Ross Clark Ross Clark

It would be ridiculous to clamp down on foreign students

(Photo: iStock)

Oh, the embarrassment. The government commissioned its own Migration Advisory Committee (MAC) to investigate whether graduate visas (which grant overseas students the right to stay in Britain for two years after graduation) are being exploited and should be abolished. This was seemingly in the hope of gaining some ammunition to do away with a measure which it only introduced three years ago. Trouble is, the MAC has now come back and said that the visas are not being abused and should remain.

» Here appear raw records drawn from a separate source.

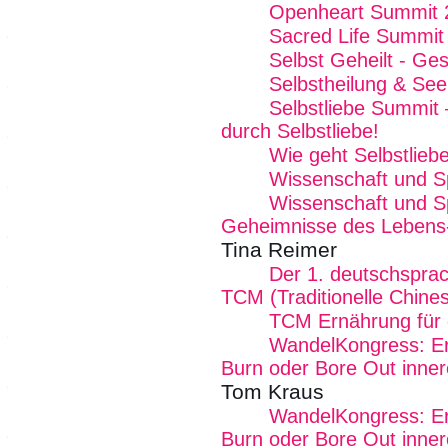
Openheart Summit 
Sacred Life Summit
Selbst Geheilt - Ge
Selbstheilung & See
Selbstliebe Summit 
durch Selbstliebe!
Wie geht Selbstlieb
Wissenschaft und Spi
Wissenschaft und Spir
Geheimnisse des Lebens
Tina Reimer
Der 1. deutschsprac
TCM (Traditionelle Chine
TCM Ernährung für d
WandelKongress: Erk
Burn oder Bore Out inner
Tom Kraus
WandelKongress: Erk
Burn oder Bore Out inner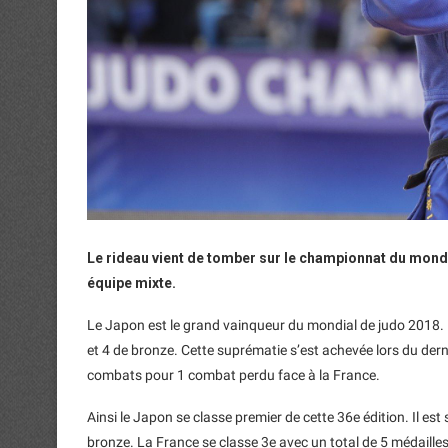
Le rideau vient de tomber sur le championnat du monde
équipe mixte.
Le Japon est le grand vainqueur du mondial de judo 2018. 
et 4 de bronze. Cette suprématie s’est achevée lors du de
combats pour 1 combat perdu face à la France.
Ainsi le Japon se classe premier de cette 36e édition. Il est
bronze. La France se classe 3e avec un total de 5 médailles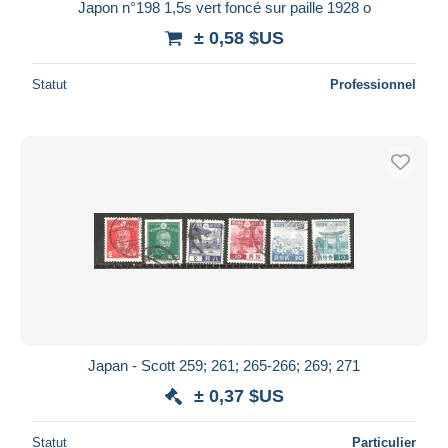
Japon n°198 1,5s vert foncé sur paille 1928 o
± 0,58 $US
Statut
Professionnel
Japan - Scott 259; 261; 265-266; 269; 271
± 0,37 $US
Statut
Particulier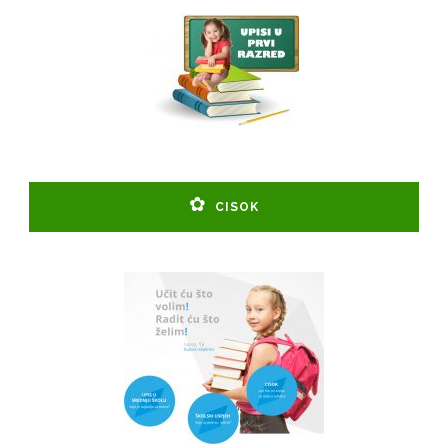
CISOK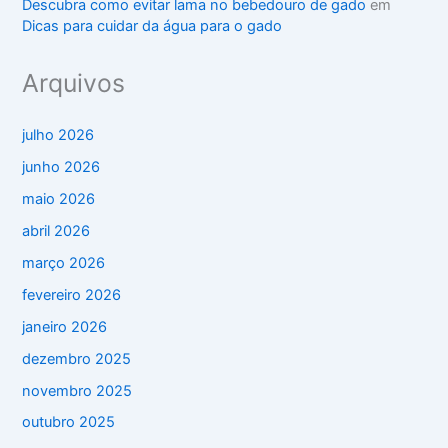
Descubra como evitar lama no bebedouro de gado
em
Dicas para cuidar da água para o gado
Arquivos
julho 2026
junho 2026
maio 2026
abril 2026
março 2026
fevereiro 2026
janeiro 2026
dezembro 2025
novembro 2025
outubro 2025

Rather than reform the Human Rights Act to stop outrages, the government clamps down on the soft targets

The government now has a choice. It can go ahead and abolish the visas anyway, possibly adding that the MAC is made up of a bunch of pinkos and vested interests, given that its members are all academics. Or it can accept the findings and embrace graduate visas, and stop worrying that they are adding to net migration. The first option would be doubly ridiculous – not only are graduate visas one of the government’s own policies, it appointed the MAC in the first place. As for the second option, it is hard to see what the problem is. Indeed, graduate visas are one of this government’s better ideas.

When we left the EU wasn’t the whole idea that we would regain control of migration policy? The Leave campaign never said it wanted to stop all migration, only ensure that those who come here are contributing to the economy and are not being a burden on taxpayers. On that basis, we should be welcoming overseas students with open arms – including offering them the chance to work here after graduation. They are one of Britain’s most successful export industries of recent years. And yes, they really are an export – while they might physically be entering the country they are paying for a service provided by British-based universities. As well as earning the country money they are also helping to subsidise courses for UK students.

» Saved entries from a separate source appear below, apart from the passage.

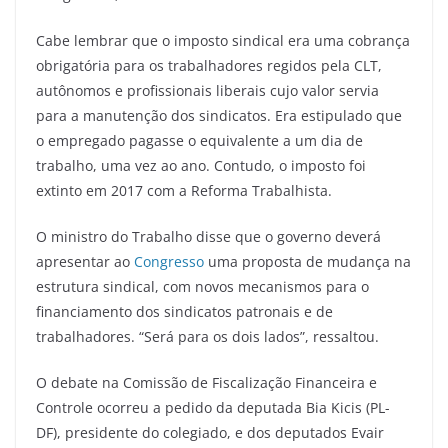
Cabe lembrar que o imposto sindical era uma cobrança
obrigatória para os trabalhadores regidos pela CLT,
autônomos e profissionais liberais cujo valor servia
para a manutenção dos sindicatos. Era estipulado que
o empregado pagasse o equivalente a um dia de
trabalho, uma vez ao ano. Contudo, o imposto foi
extinto em 2017 com a Reforma Trabalhista.
O ministro do Trabalho disse que o governo deverá
apresentar ao
Congresso
uma proposta de mudança na
estrutura sindical, com novos mecanismos para o
financiamento dos sindicatos patronais e de
trabalhadores. “Será para os dois lados”, ressaltou.
O debate na Comissão de Fiscalização Financeira e
Controle ocorreu a pedido da deputada Bia Kicis (PL-
DF), presidente do colegiado, e dos deputados Evair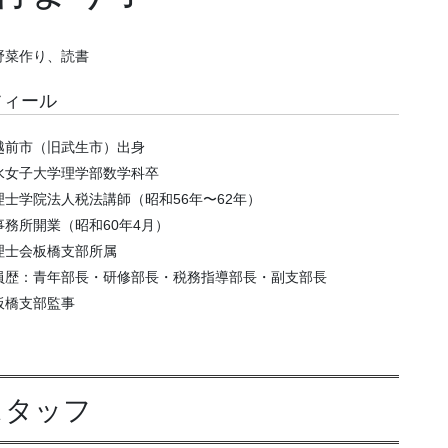
野菜作り、読書
フィール
越前市（旧武生市）出身
水女子大学理学部数学科卒
理士学院法人税法講師（昭和56年〜62年）
事務所開業（昭和60年4月）
理士会板橋支部所属
員歴：青年部長・研修部長・税務指導部長・副支部長
板橋支部監事
スタッフ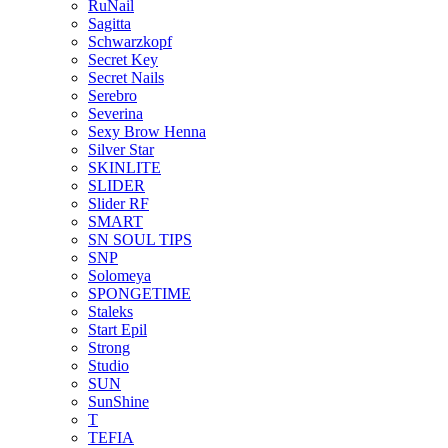
RuNail
Sagitta
Schwarzkopf
Secret Key
Secret Nails
Serebro
Severina
Sexy Brow Henna
Silver Star
SKINLITE
SLIDER
Slider RF
SMART
SN SOUL TIPS
SNP
Solomeya
SPONGETIME
Staleks
Start Epil
Strong
Studio
SUN
SunShine
T
TEFIA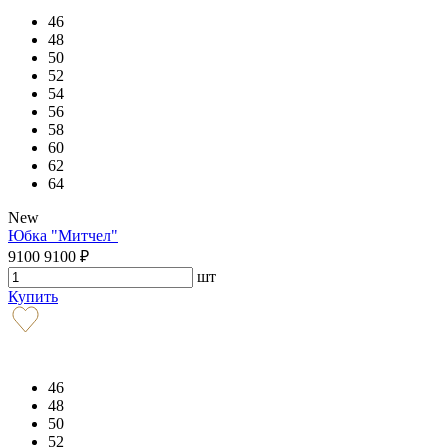
46
48
50
52
54
56
58
60
62
64
New
Юбка "Митчел"
9100
9100
₽
шт
Купить
46
48
50
52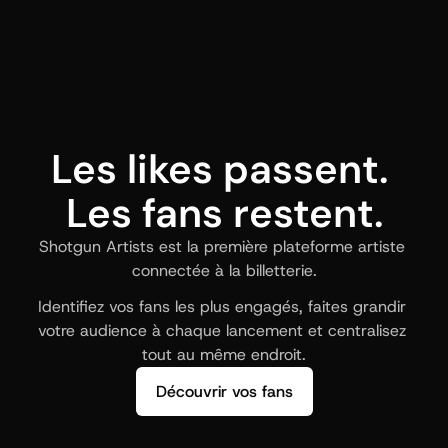
Les likes passent. 
Les fans restent.
Shotgun Artists est la première plateforme artiste 
connectée à la billetterie.
Identifiez vos fans les plus engagés, faites grandir 
votre audience à chaque lancement et centralisez 
tout au même endroit.
Découvrir vos fans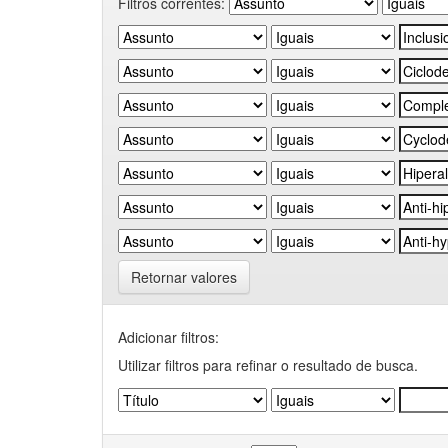
Filtros correntes:
Retornar valores
Adicionar filtros:
Utilizar filtros para refinar o resultado de busca.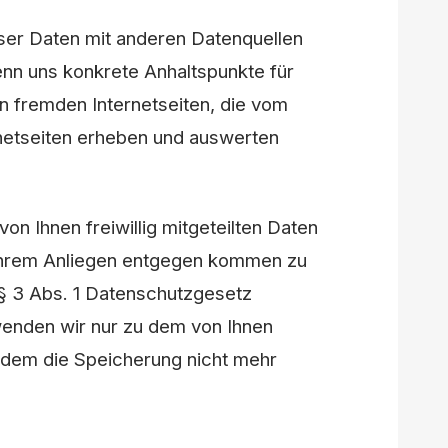
er Daten mit anderen Datenquellen
enn uns konkrete Anhaltspunkte für
on fremden Internetseiten, die vom
rnetseiten erheben und auswerten
on Ihnen freiwillig mitgeteilten Daten
 Ihrem Anliegen entgegen kommen zu
t § 3 Abs. 1 Datenschutzgesetz
enden wir nur zu dem von Ihnen
dem die Speicherung nicht mehr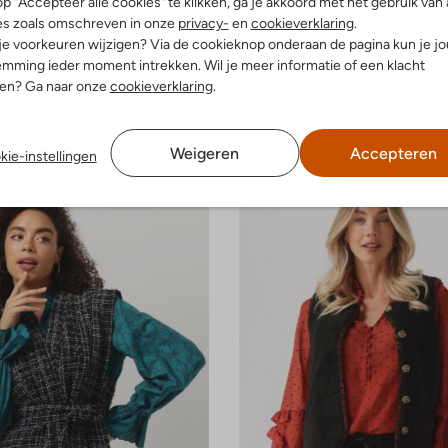
p "Accepteer alle cookies" te klikken, ga je akkoord met het gebruik van 
es zoals omschreven in onze
privacy-
en
cookieverklaring
.
 je voorkeuren wijzigen? Via de cookieknop onderaan de pagina kun je j
e maten
mming ieder moment intrekken. Wil je meer informatie of een klacht
-50%
nen? Ga naar onze
cookieverklaring
.
 Chapot
Ibana
Gilet
€ 99,99
€ 229,95
€ 114,99
Weigeren
Accepteren
kie-instellingen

Moreover, it costs £822 to obtain a graduate visa, plus a health surcharge of £1,035 – so those who obtain them are contributing to the NHS on top of any tax they are paying while they are here. Nor are students placing an especially heavy burden on the housing stock – many are living in small student rooms which would not be considered suitable for housing benefit claimants. True there has been a large surge in applications since 2021 – with 144,000 granted in 2023, twice that in 2022. The government is quite right to restrict the number of dependents allowed to enter the country on graduate visas – 30,000 of those granted last year were to dependents rather than graduates themselves.

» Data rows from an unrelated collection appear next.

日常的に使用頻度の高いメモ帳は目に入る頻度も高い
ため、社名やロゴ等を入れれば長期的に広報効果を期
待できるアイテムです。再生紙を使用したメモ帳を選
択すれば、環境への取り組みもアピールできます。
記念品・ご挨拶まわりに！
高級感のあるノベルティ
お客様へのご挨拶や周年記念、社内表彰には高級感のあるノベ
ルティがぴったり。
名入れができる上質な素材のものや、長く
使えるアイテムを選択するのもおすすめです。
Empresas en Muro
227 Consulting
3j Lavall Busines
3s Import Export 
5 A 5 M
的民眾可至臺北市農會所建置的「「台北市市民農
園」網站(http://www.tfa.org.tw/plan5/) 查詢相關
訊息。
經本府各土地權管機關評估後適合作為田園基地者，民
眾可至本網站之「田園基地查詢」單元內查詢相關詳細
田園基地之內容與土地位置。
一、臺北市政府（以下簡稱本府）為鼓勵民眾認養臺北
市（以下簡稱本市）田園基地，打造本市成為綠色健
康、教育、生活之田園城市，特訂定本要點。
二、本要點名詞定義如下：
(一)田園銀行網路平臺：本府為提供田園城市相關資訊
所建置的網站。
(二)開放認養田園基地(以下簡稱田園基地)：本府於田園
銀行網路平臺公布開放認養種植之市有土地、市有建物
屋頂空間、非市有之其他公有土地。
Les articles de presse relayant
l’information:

But the government is lashing out at students because of its impotence in dealing with the sort of migration which really is a burden on the country and which the electorate desperately wants stopped: illegal migration, much of it in the form of people abusing the asylum system. If anyone deserves to be clamped down upon it is the Albanian armed robber who lied about his nationality in order to win asylum in the UK – but who earlier this year was allowed to stay in Britain after a court ruled that it would breach his right to a family life to deport him.

Rather than reform the Human Rights Act to stop outrages such as this, the government clamps down on the soft targets, the migrants who are adding to the UK economy. It is pathetic. Brexit gave us the power to take control of our migration system – the government should use that power in a proper way.